Los abogados, los organismos defensores de los derechos humanos y
uno que otro del bajo mundo se lo dijo: vete. Sus amigos, todos
extranjeros, estaban muertos. Los encontraron en una zona enmontada, con
torturas cavernarias y orificios de bala generosamente distribuidos.
Quedas tú, pronunció la novia. Decidieron que lo iban a esconder aquí
y allá, mientras las cosas se calmaban. Lo metieron a una casa y luego a
otra y a otra. Así anduvo, a salto de casa, esperando salvarse. Él
insistió que lo llevaran al aeropuerto ya, que se regresaba a su país.
Pero sus allegados le advertían que todo podía pasar una vez que pisara
la calle. Y se calmaba.
Sus amigos habían llegado a la ciudad para estudiar. Rápido se
introdujeron en varios espacios de la vida local y en pocos días ya
tenían amigos. Se enteraron con esa rapidez de los negocios, del
narcotráfico y sus capos, y no hizo falta mucho para que se dieran
cuenta de las guapuras culichis y sus contoneos desbordantes.
Ya tenían una fiesta en tal colonia, ya les invitaban un café en
alguna residencia ubicada en un sector pudiente, ya los convidaban a
comer a tal restaurante, ya se extraviaban en los caminos de los vellos
marcadas en espaldas y bajo ombligos femeninos. Luego luego hicieron
deporte de fin de semana y a más de alguno lo invitaron a formar parte
de equipos de futbol y basquetbol.
Los extranjeros fueron rápidamente incorporados a la dinámica
citadina, sus esquinas y aceras, sus sótanos y también el cenit
cotidiano de los placeres carnales y climáticos: navegaron las aguas
profundas, esculcaron en las grietas, fueron espeleólogos de piezas
humanas y sus tibiezas, paquidermos del pavimento y la noche, eclécticos
de los amaneceres en aires ajenos.
Por eso se pusieron en la mirilla de los fusiles automáticos. Y
sucumbieron. Se metieron tanto que ya no encontraron cómo salir, y
cuando por fin parecían emerger y recuperar a bocanadas el aire puro y
perdido, se toparon con los hocicos fríos en espera de la calentura
efímera del disparo, del gatillo jalado.
Desaparecieron algunos días. Cuando los encontraron, estaban
bocabajeados, mordiendo la maleza y el lodo, escampando entre grillos y
chapulines y hormigas, próximos a los gusanos. Él les moqueó en lo
público pero se derrumbó a solas.

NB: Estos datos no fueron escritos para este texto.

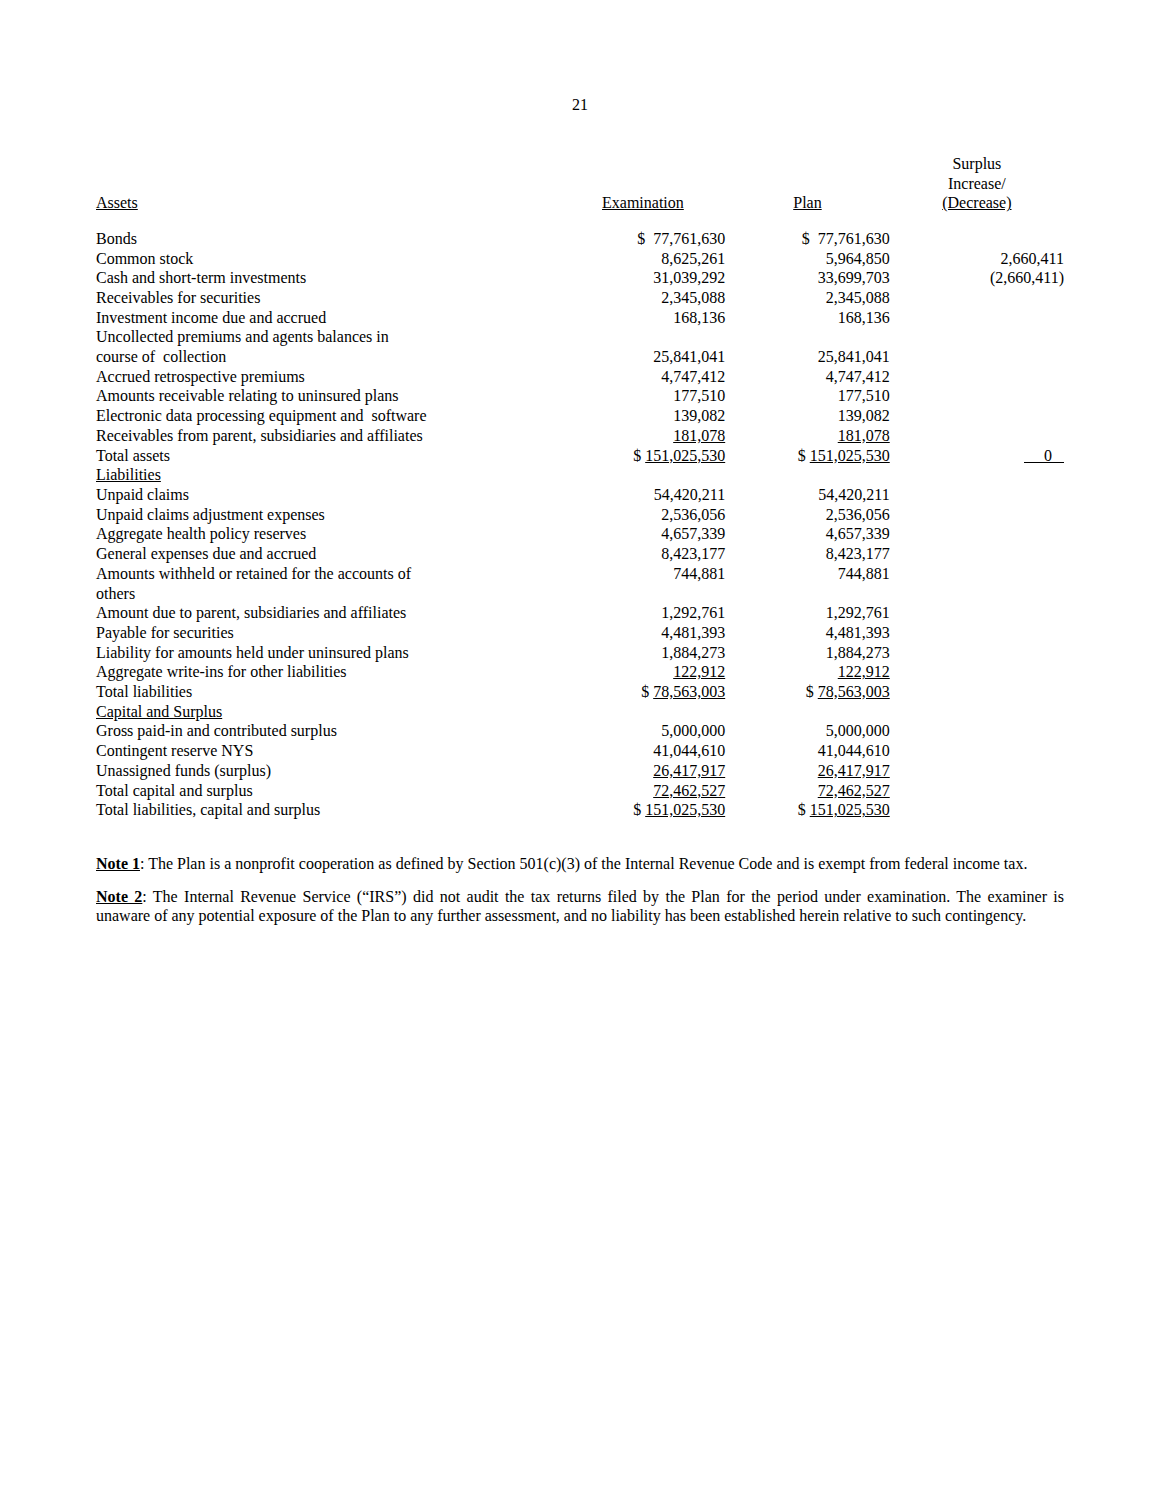21
| | | | Surplus |
| | | | Increase/ |
| Assets | Examination | Plan | (Decrease) |
| Bonds | $ 77,761,630 | $ 77,761,630 | |
| Common stock | 8,625,261 | 5,964,850 | 2,660,411 |
| Cash and short-term investments | 31,039,292 | 33,699,703 | (2,660,411) |
| Receivables for securities | 2,345,088 | 2,345,088 | |
| Investment income due and accrued | 168,136 | 168,136 | |
| Uncollected premiums and agents balances in | | | |
| course of collection | 25,841,041 | 25,841,041 | |
| Accrued retrospective premiums | 4,747,412 | 4,747,412 | |
| Amounts receivable relating to uninsured plans | 177,510 | 177,510 | |
| Electronic data processing equipment and software | 139,082 | 139,082 | |
| Receivables from parent, subsidiaries and affiliates | 181,078 | 181,078 | |
| Total assets | $ 151,025,530 | $ 151,025,530 | 0 |
| Liabilities | | | |
| Unpaid claims | 54,420,211 | 54,420,211 | |
| Unpaid claims adjustment expenses | 2,536,056 | 2,536,056 | |
| Aggregate health policy reserves | 4,657,339 | 4,657,339 | |
| General expenses due and accrued | 8,423,177 | 8,423,177 | |
| Amounts withheld or retained for the accounts of | 744,881 | 744,881 | |
| others | | | |
| Amount due to parent, subsidiaries and affiliates | 1,292,761 | 1,292,761 | |
| Payable for securities | 4,481,393 | 4,481,393 | |
| Liability for amounts held under uninsured plans | 1,884,273 | 1,884,273 | |
| Aggregate write-ins for other liabilities | 122,912 | 122,912 | |
| Total liabilities | $ 78,563,003 | $ 78,563,003 | |
| Capital and Surplus | | | |
| Gross paid-in and contributed surplus | 5,000,000 | 5,000,000 | |
| Contingent reserve NYS | 41,044,610 | 41,044,610 | |
| Unassigned funds (surplus) | 26,417,917 | 26,417,917 | |
| Total capital and surplus | 72,462,527 | 72,462,527 | |
| Total liabilities, capital and surplus | $ 151,025,530 | $ 151,025,530 | |
Note 1: The Plan is a nonprofit cooperation as defined by Section 501(c)(3) of the Internal Revenue Code and is exempt from federal income tax.
Note 2: The Internal Revenue Service (“IRS”) did not audit the tax returns filed by the Plan for the period under examination. The examiner is unaware of any potential exposure of the Plan to any further assessment, and no liability has been established herein relative to such contingency.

Su novia lo consoló y los amigos, con
los esfínteres hechos nudos, lo asilaron: cada casa un escondite, cada
puerta un latido, cada paso o voz extraña un sobresalto.
Pasaron meses. Lo sintieron a salvo y salió. Gozó y gozó su libertad y
esa entrepierna. Embarazó a la novia y cuando supo que iba a ser papá,
huyó. Ella soltó el llanto y se aferró al embrión. En un momento de
lucidez y añoranza, gritó: ojalá lo hubieran matado al cabrón.